Sometimes, it seems that he wants to be where I am, or where he expects me to be. The intern said he was sleeping this afternoon on the bed in the little bedroom where I've been sleeping recently. He slept there with me all night. He was very friendly to me on my return, licking my face and poking his snout into my mouth in his "raccoon French kisses" and playing "monkey on a branch" for ages.
I gave him his second dose of anti-worm medication today, two days late, but it should work OK. There's no evidence of his having worms, but nothing wrong with preventive medicine.
5 July
Higgins ate well of the usual mixture, and we went for a walk in the pouring rain. He doesn't seem to be the least bit bothered by rain now. We splashed upstream and then back downstream again along the shelter trail and round the lake. He is so bouncy and sassy, full of energy and the joy of living.

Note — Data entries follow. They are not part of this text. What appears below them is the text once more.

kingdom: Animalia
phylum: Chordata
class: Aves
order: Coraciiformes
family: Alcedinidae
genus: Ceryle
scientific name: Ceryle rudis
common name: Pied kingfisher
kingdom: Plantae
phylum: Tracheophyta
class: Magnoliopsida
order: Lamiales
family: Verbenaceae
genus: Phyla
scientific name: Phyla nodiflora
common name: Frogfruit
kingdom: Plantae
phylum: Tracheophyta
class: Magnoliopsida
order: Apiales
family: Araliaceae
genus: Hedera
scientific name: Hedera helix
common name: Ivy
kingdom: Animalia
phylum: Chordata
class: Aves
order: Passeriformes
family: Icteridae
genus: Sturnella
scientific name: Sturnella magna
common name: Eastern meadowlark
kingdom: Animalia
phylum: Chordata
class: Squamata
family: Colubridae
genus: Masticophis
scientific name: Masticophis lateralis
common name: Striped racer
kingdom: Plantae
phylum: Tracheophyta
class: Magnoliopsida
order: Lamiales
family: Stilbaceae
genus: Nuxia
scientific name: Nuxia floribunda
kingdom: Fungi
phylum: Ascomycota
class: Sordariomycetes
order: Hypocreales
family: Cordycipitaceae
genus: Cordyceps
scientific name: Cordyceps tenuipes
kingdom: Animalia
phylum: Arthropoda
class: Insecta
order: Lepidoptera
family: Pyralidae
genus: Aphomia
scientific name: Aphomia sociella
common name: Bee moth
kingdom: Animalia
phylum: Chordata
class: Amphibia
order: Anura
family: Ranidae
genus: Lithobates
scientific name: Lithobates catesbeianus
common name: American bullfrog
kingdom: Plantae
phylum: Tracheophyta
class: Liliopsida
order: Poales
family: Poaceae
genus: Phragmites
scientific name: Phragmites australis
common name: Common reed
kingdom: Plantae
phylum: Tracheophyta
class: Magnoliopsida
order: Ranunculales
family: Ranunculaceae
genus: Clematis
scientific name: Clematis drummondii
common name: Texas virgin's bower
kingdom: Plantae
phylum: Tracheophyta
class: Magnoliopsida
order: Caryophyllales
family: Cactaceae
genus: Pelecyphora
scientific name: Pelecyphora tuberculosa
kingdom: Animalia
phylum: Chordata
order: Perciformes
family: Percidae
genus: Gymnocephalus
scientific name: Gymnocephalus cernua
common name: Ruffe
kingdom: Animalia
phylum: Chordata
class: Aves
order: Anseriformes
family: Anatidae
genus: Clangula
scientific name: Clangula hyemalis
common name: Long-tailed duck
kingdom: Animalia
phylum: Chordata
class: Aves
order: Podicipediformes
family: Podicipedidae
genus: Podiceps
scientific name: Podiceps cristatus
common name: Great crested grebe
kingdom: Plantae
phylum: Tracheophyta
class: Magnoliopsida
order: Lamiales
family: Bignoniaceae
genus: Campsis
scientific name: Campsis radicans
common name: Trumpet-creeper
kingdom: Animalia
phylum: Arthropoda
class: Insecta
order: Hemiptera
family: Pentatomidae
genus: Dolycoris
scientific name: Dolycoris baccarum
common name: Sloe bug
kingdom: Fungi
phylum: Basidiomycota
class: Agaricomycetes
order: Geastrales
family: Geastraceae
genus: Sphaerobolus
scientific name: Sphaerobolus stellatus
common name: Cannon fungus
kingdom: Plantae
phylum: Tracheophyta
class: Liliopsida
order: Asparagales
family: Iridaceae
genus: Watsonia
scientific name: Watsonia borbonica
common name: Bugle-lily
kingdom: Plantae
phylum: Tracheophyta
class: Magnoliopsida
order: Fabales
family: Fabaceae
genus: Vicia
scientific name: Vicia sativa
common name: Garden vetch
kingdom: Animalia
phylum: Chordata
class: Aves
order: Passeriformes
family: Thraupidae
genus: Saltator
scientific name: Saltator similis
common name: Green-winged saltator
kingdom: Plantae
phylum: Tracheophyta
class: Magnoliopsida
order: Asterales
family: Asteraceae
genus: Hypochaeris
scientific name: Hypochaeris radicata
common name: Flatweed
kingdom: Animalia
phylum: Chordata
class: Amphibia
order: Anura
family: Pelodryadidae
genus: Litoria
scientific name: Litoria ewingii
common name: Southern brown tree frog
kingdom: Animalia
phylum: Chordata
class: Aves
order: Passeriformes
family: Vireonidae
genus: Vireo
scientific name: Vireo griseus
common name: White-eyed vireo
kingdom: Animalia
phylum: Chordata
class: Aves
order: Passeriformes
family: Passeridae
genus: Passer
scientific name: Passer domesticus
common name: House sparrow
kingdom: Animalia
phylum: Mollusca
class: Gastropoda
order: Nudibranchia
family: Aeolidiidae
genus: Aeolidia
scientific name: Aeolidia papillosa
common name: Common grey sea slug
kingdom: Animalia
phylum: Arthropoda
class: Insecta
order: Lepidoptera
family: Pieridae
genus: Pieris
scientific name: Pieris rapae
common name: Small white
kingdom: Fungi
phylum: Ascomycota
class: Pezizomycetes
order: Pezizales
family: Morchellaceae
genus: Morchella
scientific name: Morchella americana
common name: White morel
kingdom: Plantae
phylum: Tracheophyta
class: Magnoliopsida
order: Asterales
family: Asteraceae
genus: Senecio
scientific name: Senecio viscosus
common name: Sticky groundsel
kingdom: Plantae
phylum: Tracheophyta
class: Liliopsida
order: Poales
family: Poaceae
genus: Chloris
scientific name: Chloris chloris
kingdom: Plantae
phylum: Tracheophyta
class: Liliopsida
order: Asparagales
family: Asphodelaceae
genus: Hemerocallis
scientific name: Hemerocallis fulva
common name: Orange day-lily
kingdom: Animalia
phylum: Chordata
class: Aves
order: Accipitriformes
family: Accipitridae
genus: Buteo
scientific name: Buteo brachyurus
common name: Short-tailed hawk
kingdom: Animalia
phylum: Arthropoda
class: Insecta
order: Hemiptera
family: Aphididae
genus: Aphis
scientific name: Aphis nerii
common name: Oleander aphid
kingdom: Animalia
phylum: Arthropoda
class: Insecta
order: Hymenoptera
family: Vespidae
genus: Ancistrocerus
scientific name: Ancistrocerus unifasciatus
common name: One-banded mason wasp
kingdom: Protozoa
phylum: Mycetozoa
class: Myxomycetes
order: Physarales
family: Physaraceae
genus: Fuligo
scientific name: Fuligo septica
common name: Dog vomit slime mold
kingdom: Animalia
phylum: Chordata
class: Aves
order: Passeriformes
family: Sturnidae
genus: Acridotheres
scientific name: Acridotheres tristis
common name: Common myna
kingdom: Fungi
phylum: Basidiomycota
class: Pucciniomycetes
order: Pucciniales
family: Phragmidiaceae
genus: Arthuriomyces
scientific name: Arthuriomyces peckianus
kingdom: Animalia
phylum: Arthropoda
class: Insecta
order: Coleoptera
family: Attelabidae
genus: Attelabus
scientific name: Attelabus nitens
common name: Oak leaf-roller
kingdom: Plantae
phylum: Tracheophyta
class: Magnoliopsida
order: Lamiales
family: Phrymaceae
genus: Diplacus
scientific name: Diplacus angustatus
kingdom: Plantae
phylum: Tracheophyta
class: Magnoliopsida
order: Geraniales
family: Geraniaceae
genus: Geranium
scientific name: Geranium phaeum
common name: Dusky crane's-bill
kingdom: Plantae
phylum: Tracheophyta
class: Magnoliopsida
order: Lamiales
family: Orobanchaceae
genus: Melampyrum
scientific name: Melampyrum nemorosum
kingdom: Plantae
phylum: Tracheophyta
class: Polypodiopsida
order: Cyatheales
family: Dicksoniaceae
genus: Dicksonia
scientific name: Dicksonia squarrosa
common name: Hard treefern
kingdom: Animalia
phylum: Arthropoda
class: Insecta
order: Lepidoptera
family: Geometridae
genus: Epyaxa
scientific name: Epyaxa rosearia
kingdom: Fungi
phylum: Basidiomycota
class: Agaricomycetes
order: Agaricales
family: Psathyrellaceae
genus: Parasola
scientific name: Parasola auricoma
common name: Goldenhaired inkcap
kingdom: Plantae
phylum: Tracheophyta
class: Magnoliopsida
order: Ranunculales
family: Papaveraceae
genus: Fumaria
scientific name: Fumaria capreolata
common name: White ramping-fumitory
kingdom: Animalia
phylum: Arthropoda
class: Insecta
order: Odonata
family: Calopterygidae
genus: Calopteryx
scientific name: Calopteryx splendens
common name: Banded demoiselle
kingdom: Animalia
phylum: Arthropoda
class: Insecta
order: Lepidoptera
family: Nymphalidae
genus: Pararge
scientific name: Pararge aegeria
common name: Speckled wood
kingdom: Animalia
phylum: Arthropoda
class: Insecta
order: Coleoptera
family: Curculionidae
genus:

He doesn't seem to find much food outside, though, a few insects at night and lots of mulberries by day. He hasn't caught a crawdad yet, although he has wiggled his arm down a few crayfish chimneys.
At about noon, Tom's intern returned from a trip and the three of us went on another wet walk, shorter this time. Unfortunately, Higgins seems rather hostile towards her, nips her and goes into an arms-wide, head-down, aggressive posture towards her occasionally. It worries me that they don't seem to get along, for she has little interest in him.
My original agreement with Tom months ago when Higgins first arrived on my doorstep was for him to be rehabilitated at the preserve in part by the resident intern. When Tom first interviewed prospects for the position, the job of rehabilitating a raccoon was clearly indicated as part of the internship. So far this is not working out. I had to leave today and Tom says he'll look after Higgins' welfare.
6 July
O Higgins, I miss you, I miss you, I miss you.